DAY, NIGHT, AND THE MASK OF REALITY
The cycle of day and night is one of life’s few constants. We understand that the sun allows us to see clearly, while the darkness of night requires us to find our own light. Both are essential, yet we have a deep-seated, instinctual fear of the dark simply because we cannot see what is happening around us. This natural fear is often exploited.
In society, certain individuals and groups use the concepts of "dark" and "light" to target others. They manipulate these terms to label people as scary, evil, or "bright" and "good." Those who misuse these natural cycles are the same people who would metaphorically blindfold others to keep them in the dark.
It is to their benefit that the public remains blind to the reality behind their masks.
This manipulation often goes beyond simple metaphors and enters the territory of dangerous social labeling:
- Geopolitics: Using "day" and "night" to align people with specific countries or political ideologies.
- False Dichotomies: Using White to represent peace and Black to represent war, which misleads the public into believing a person's intent based on a label rather than their actions.
- Racism and Prejudice: These labels feed the fire of racism, convincing people that one race is superior or that another is a threat to be feared. It can even lead to the public supporting a guilty person or condemning an innocent one based solely on skin color, age, or "labels."

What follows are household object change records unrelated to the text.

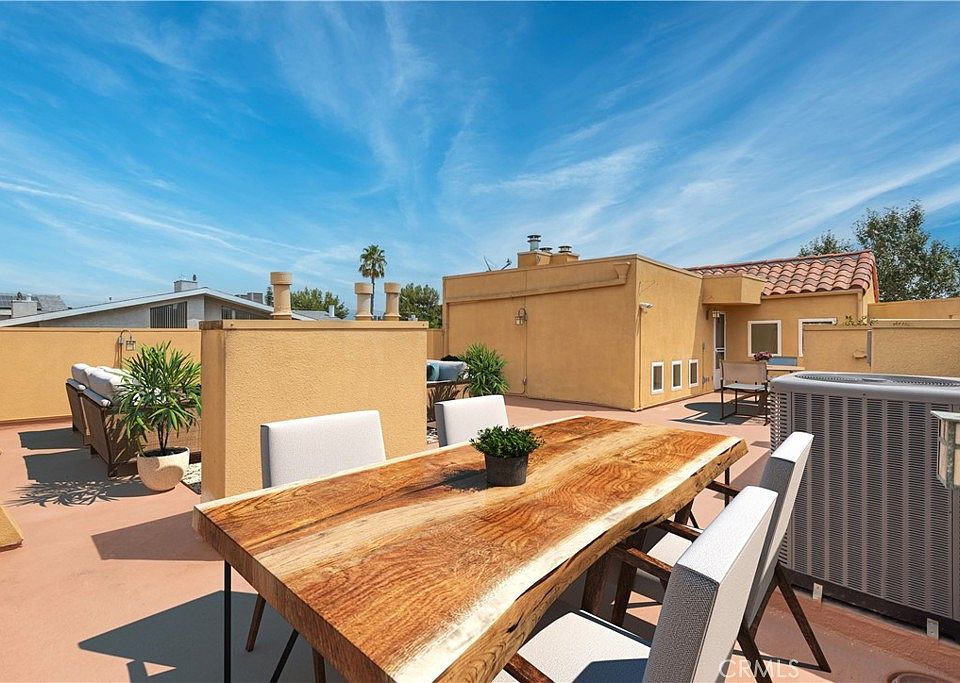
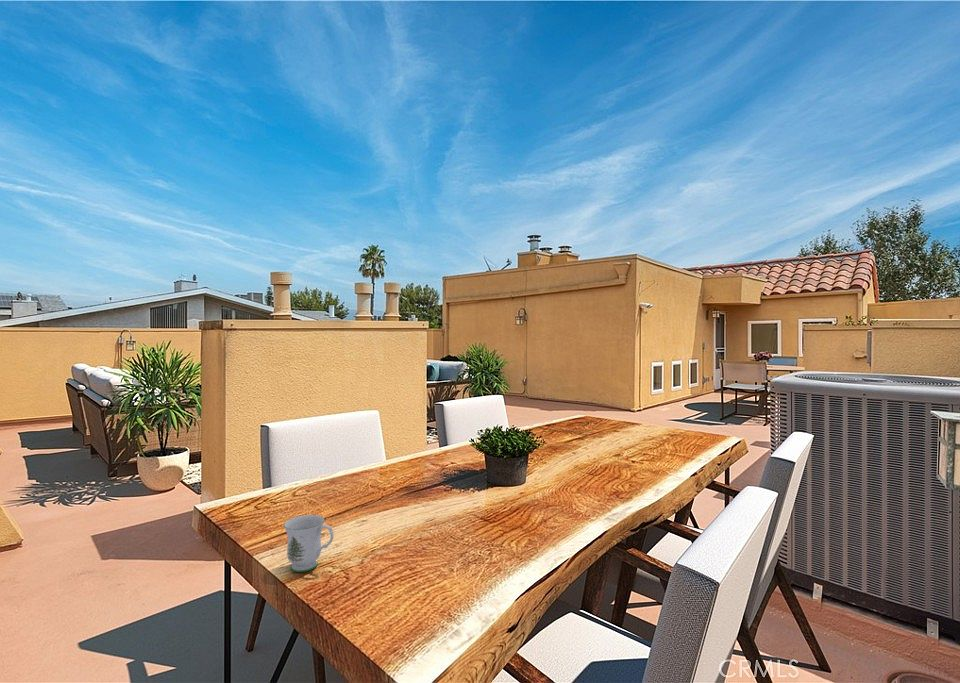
+ mug [283,514,335,573]
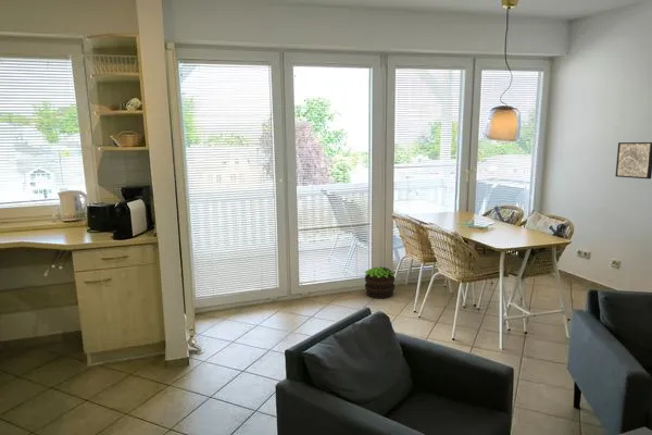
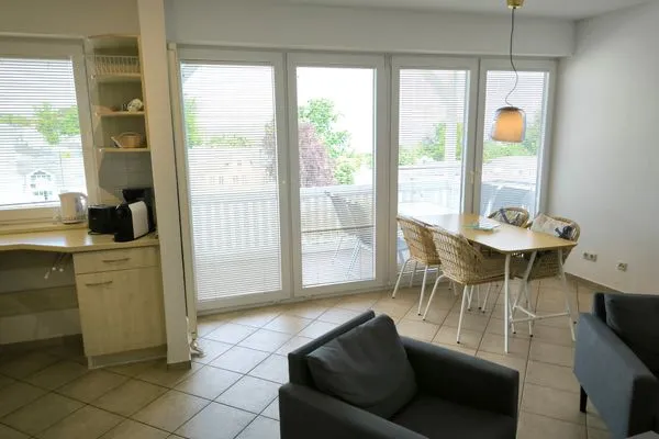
- potted plant [363,265,397,299]
- wall art [615,141,652,179]
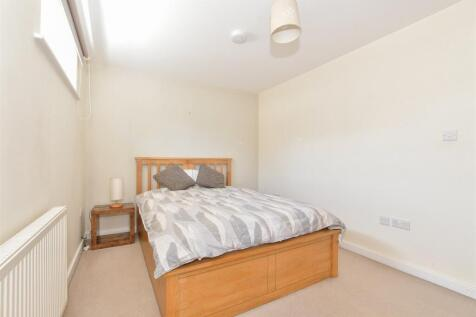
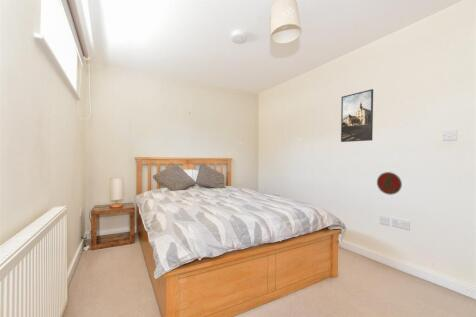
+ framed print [340,88,374,143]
+ decorative plate [376,171,403,196]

Labels do not change facts. Calling a war-monger "peaceful" doesn't change the reality of their demands, just as labeling someone "dark" doesn't make them evil.
We see this misuse everywhere: in the separation of men and women, in the "switching" of words to hide theft, and in the religious or moral labeling of "angels" versus "evils." These are often just tools used to insert wrong ideas into the public consciousness.
It is time to stop those who use these words as weapons. We must look past the labels of night and day, white and black, or young and old. To find the truth, we must remove the blindfolds and judge individuals by their reality, not the "colors" others use to describe them.